[Saved entries]
== Segment start ==
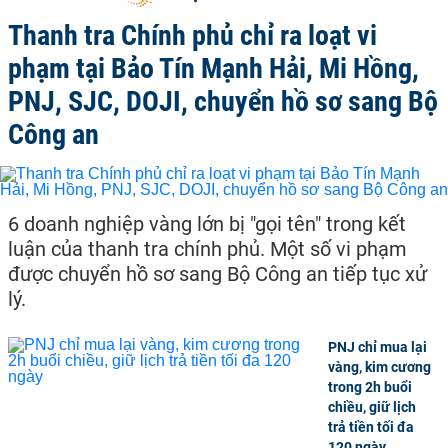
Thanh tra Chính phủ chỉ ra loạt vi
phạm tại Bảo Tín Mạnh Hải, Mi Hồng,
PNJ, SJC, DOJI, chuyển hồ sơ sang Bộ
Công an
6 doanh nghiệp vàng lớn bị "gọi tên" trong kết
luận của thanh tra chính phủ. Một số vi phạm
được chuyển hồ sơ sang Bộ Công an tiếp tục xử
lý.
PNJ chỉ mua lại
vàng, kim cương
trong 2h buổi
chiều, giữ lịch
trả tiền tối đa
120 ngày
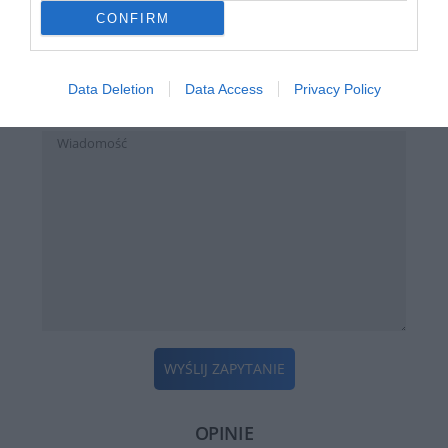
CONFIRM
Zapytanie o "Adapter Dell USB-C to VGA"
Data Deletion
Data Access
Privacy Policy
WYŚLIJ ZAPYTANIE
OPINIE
== Segment end ==
### Exercise description
All lines that contain the word "chuyển" must be copied from the records above.

### Your response
PNJ, SJC, DOJI, chuyển hồ sơ sang Bộ
được chuyển hồ sơ sang Bộ Công an tiếp tục xử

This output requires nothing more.